Learn about the oil you use daily and its rich history right here in Mobile.

When we think about oil, it’s easy for our minds to drift to faraway, hot places: pumps in Texas, wars in the Middle East, rigs hundreds of miles out in the Gulf of Mexico. But for Mobilians, the oil is right beneath our feet — literally — and it has been for hundreds of millions of years. 

Oil has been found in places not so distant. In fact, Citronelle has been dubbed “the oil capital of Alabama” ever since the discovery of an enormous oil field there in 1955. And some think there’s still more to be found.

This month, learn all about how oil has affected Mobile and how a natural gas reserve below Mobile Bay forever changed the oil industry.

A CRUDE AWAKENING As oil forms deep underground, natural gas is created as a byproduct of the slow process. Both oil and natural gas are called “petroleum.” “Crude oil” is oil taken straight from the ground before being refined into products like gasoline. A place where oil is suspected to be found is called a “prospect,” and if you grew up watching “The Beverly Hillbillies,” you already know that oil is nicknamed “black gold” and “Texas tea.” 

DINOS ROCK (BUT THEY DON’T MAKE OIL) Sorry to break it to you, but oil doesn’t come from dinosaurs, despite what your fourth-grade teacher said. Instead, it is formed from the countless microscopic creatures that have died and fallen to the ocean floor (think “fossil fuel”). Over millions of years, the heat and pressure of being buried underneath thousands of feet of sediment transform these organisms into crude oil. The oil then slowly migrates through microscopic rock pores until becoming trapped in a fault. Over time, this petroleum pool grows larger and larger, resulting in an oil field.

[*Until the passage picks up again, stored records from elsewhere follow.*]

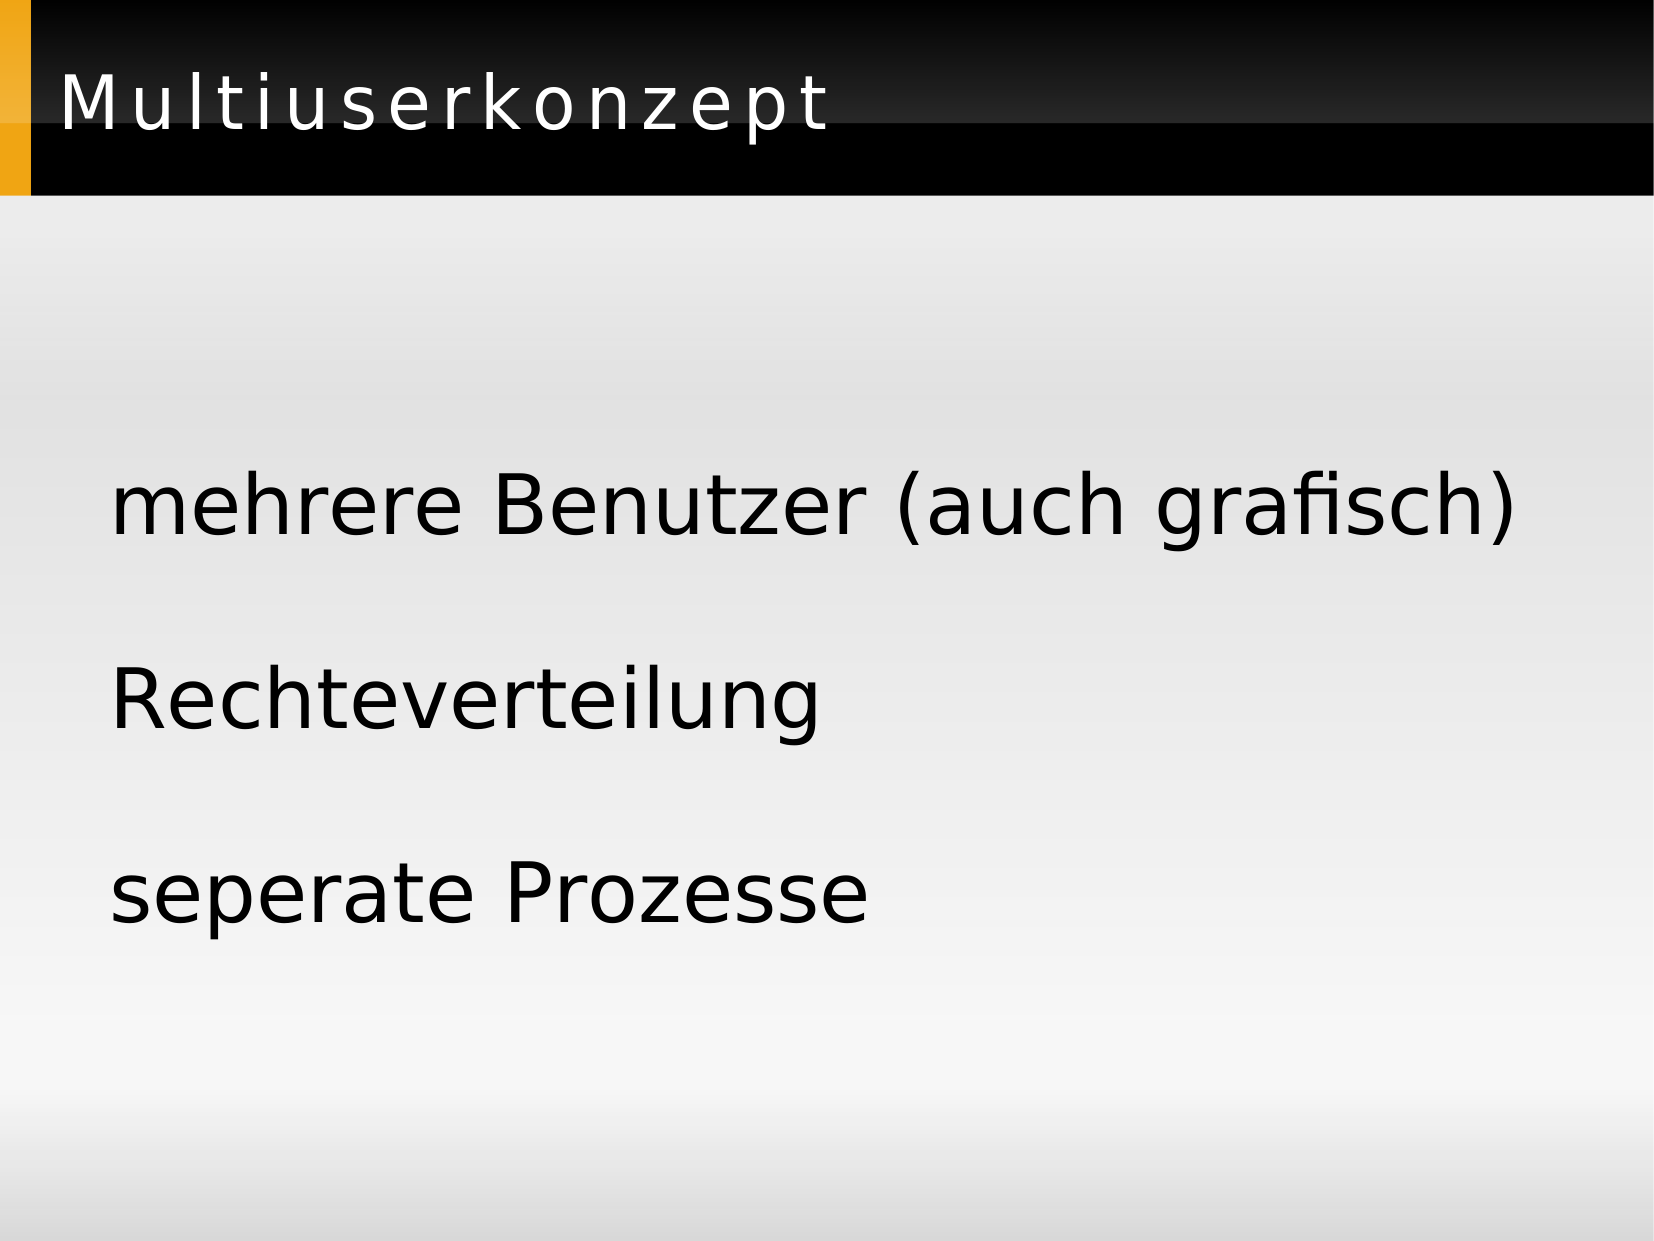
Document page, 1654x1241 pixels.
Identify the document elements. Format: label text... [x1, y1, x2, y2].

title Multiuserkonzept [59, 29, 1270, 178]
picture [0, 0, 1654, 1241]
subtitle mehrere Benutzer (auch grafisch) Rechteverteilung seperate Prozesse [82, 290, 1571, 1109]
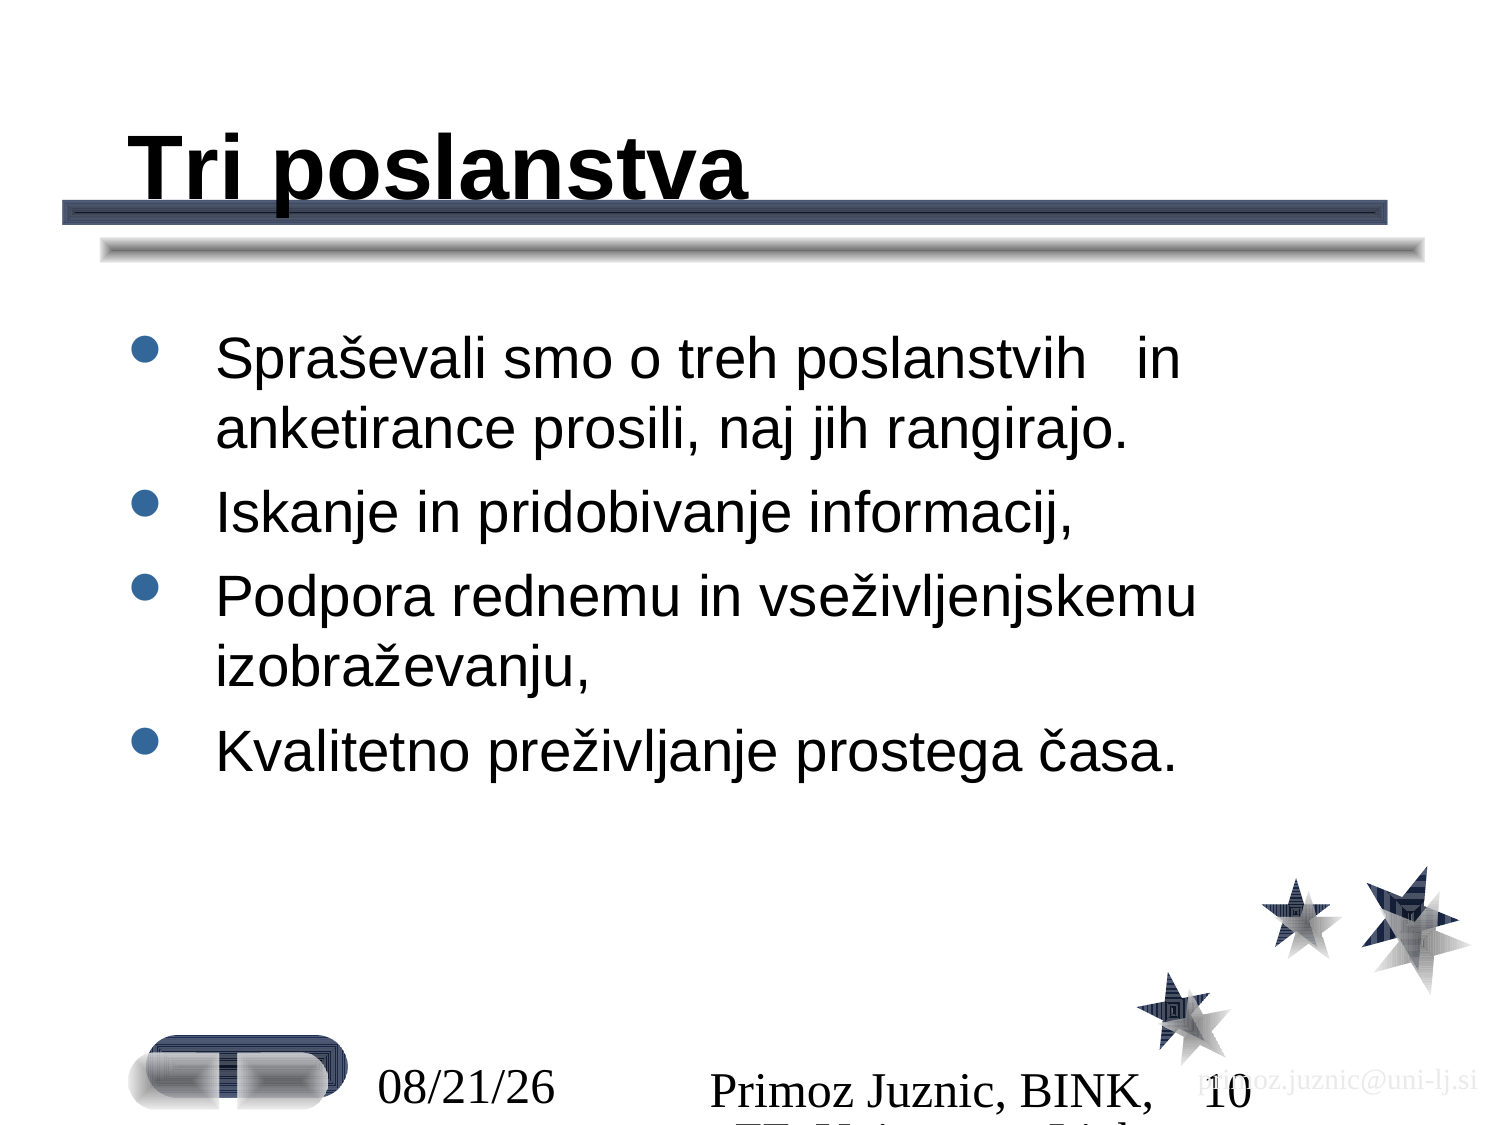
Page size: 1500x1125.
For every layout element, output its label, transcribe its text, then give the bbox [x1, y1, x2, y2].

title Tri poslanstva [112, 37, 1388, 225]
list Spraševali smo o treh poslanstvih in anketirance prosili, naj jih rangirajo. Iskanje in pridobivanje informacij, Podpora rednemu in vseživljenjskemu izobraževanju, Kvalitetno preživljanje prostega časa. [112, 312, 1388, 988]
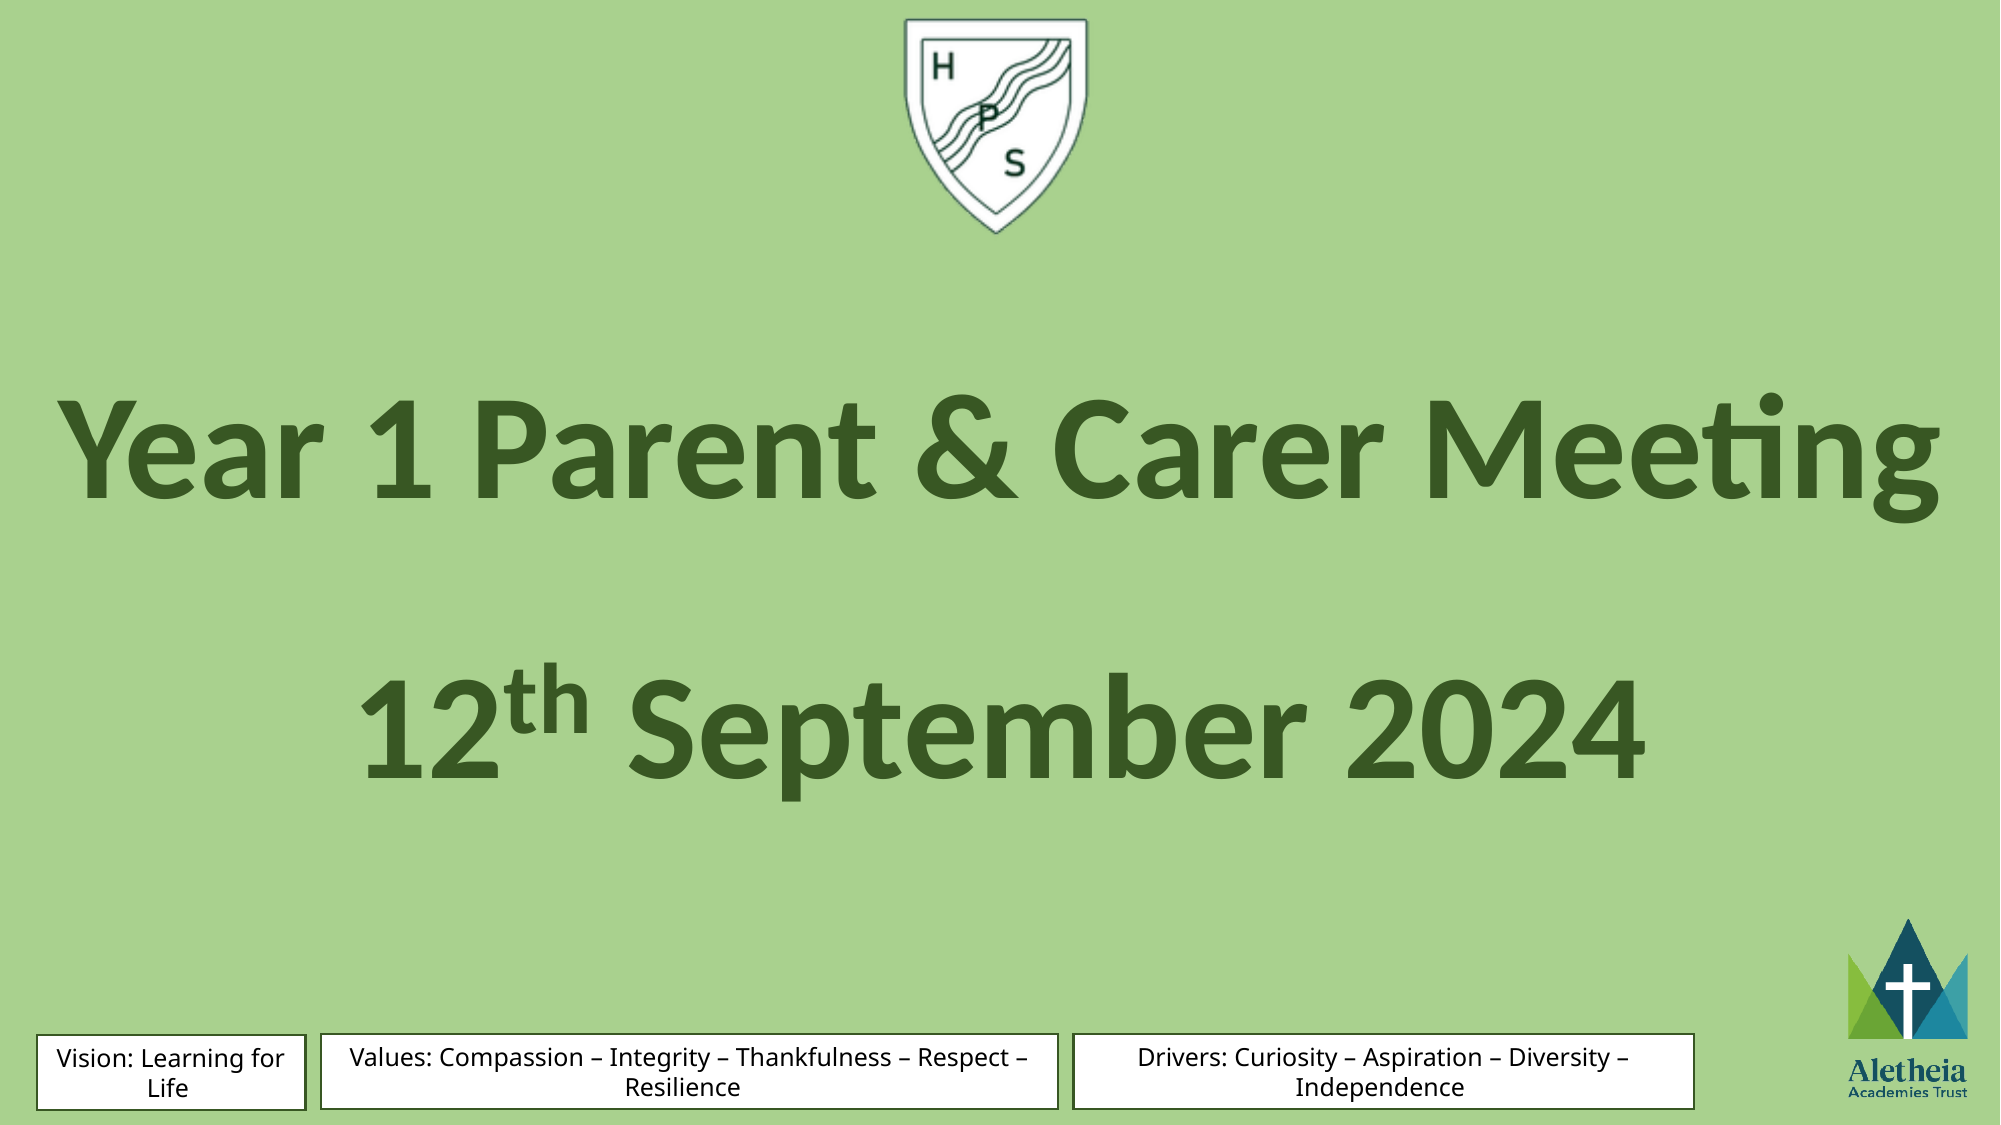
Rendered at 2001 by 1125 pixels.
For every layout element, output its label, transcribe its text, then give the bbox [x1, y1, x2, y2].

text_box Drivers: Curiosity – Aspiration – Diversity – Independence [1074, 1034, 1694, 1109]
text_box Vision: Learning for Life [36, 1035, 306, 1081]
picture [902, 17, 1098, 241]
text_box Year 1 Parent & Carer Meeting 12th September 2024 [37, 341, 1964, 816]
text_box Values: Compassion – Integrity – Thankfulness – Respect – Resilience [321, 1034, 1058, 1109]
picture [1800, 902, 2000, 1118]
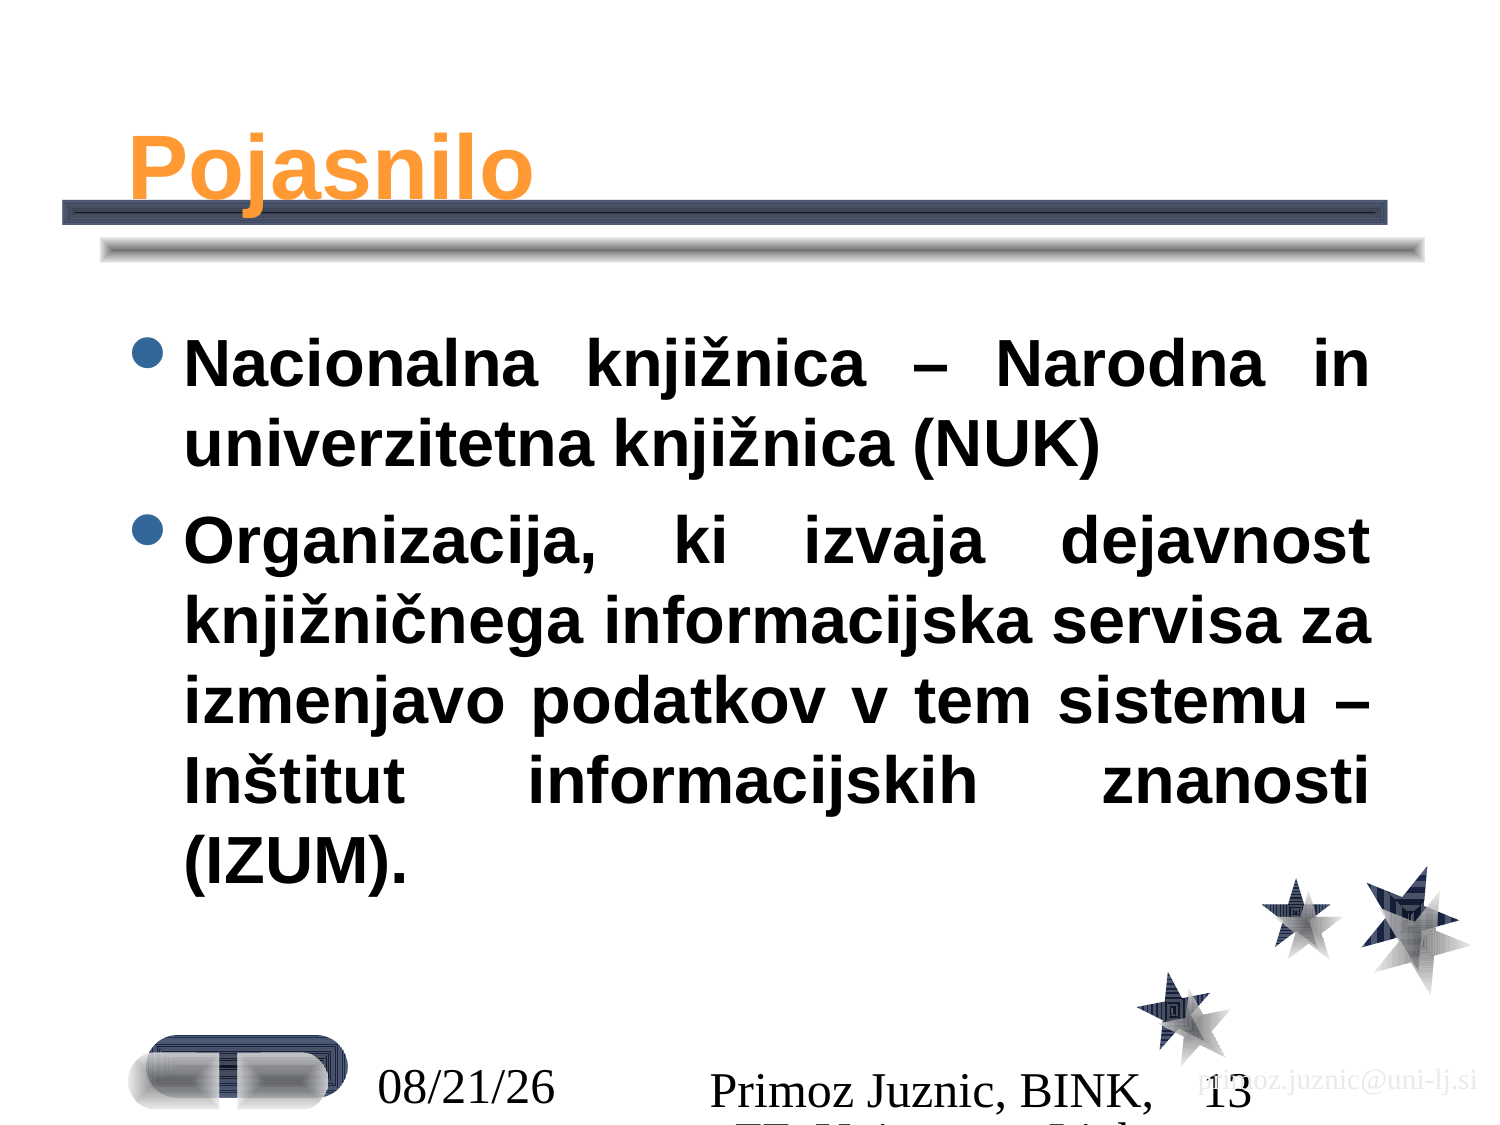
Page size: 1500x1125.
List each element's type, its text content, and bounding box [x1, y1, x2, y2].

DRILL, BABY, DRILL On average, an oil rig drills about 6,000 feet (or, about 8 RSA towers deep) into the earth’s crust to harvest crude oil. Oil is usually measured in barrels, and if you want to be that obnoxious know-it-all at trivia night, remember that one barrel contains 42 gallons.

THE CARBON FACTOR In short, oil is useful because it contains “hydrocarbons,” organic compounds containing hydrogen and carbon that contain a lot of energy. Hydrocarbons come in chains of various lengths and structures that all have different properties and are therefore useful in different ways. This explains where we get various products, such as gasoline, kerosene and petroleum gas. 

Our history in oil

  • The majority of Alabama’s oil comes from two sedimentary basins, the Black Warrior Basin in the northwest and the Interior Salt Basin in the southwest (underneath Mobile and Baldwin counties). Alan Cockrell, a retired petroleum geologist in Mississippi, explains, “Geologists use the term ‘basin’ to describe a broad area where layered sedimentary rocks sag thousands of feet downward into a bowl shape.” The rocks that make up the Interior Salt Basin are roughly 200 million years old.
  • When oil was struck in Citronelle in 1955, it was, at the time, the biggest oil field ever discovered east of the Mississippi River. Producing 169 million barrels of oil, the Citronelle site became Alabama’s only “giant” oil field, a designation given to fields that yield more than 100 million barrels. 
  • In 1978, Mobil Oil Corporation discovered one of North America’s largest natural gas reserves — right underneath Mobile Bay. But the significance of the discovery extends far beyond Alabama. In an effort to protect the Bay’s valuable ecosystem, state regulators and environmental groups subjected Mobil to the strictest environmental supervision ever enacted, even reprimanding workers who spit over the side of the rig. Today, the example set in Mobile Bay stands as the global standard for offshore drilling.
  • Unfortunately, an area known for its offshore drilling is also likely to be known for its oil-related disasters, most notably the Deepwater Horizon spill in 2010 and the recent Shell oil spill off the coast of Louisiana in May of this year.
  • Oil and gas are still being found in the state. Today, Alabama is among the top 15 state producers of natural gas and a top 10 producer of oil. According to the Encyclopedia of Alabama, “the state produces almost $2.5 billion worth of oil and gas annually.”